** Study material **
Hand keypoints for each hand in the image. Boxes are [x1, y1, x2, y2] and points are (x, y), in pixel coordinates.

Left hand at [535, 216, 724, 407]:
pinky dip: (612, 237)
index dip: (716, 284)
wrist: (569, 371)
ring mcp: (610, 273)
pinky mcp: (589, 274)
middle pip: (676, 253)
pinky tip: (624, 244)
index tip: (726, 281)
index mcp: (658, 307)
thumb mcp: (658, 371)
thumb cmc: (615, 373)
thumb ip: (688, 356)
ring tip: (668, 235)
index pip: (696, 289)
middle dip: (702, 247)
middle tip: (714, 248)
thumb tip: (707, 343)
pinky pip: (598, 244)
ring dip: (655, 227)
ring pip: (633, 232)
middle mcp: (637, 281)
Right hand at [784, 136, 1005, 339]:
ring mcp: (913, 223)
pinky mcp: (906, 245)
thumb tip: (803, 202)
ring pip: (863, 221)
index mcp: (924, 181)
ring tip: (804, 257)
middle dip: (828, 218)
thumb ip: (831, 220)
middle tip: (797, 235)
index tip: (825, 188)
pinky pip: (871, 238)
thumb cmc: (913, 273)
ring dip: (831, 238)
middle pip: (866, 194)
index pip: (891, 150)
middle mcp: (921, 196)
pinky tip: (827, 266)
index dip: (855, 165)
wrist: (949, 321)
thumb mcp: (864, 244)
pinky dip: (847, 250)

==

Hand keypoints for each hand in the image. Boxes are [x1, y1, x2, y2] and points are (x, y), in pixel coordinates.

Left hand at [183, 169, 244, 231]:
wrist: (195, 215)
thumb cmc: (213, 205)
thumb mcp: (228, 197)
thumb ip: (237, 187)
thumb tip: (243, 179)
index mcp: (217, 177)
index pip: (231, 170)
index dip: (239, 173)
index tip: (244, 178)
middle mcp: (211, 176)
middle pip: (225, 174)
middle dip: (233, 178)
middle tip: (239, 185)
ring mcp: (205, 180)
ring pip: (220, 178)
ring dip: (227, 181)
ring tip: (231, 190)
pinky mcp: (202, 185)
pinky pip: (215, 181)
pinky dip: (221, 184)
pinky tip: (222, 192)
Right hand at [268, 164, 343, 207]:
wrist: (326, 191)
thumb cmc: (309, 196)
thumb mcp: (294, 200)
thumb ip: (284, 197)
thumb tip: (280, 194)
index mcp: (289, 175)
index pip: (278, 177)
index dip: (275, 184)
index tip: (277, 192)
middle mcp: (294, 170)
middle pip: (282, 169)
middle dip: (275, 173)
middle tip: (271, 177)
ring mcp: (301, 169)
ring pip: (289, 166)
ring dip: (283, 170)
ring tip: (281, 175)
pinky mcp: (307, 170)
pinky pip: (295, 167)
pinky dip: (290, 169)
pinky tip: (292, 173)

** What you will do **
Taking the material above, extract exactly and only the lines from the line with "thumb ip: (831, 220)" to the line with "pinky dip: (847, 250)", inclusive of both.

** Response for this exercise **
thumb ip: (831, 220)
middle tip: (797, 235)
index tip: (825, 188)
pinky pip: (871, 238)
thumb cmc: (913, 273)
ring dip: (831, 238)
middle pip: (866, 194)
index pip: (891, 150)
middle mcp: (921, 196)
pinky tip: (827, 266)
index dip: (855, 165)
wrist: (949, 321)
thumb mcp: (864, 244)
pinky dip: (847, 250)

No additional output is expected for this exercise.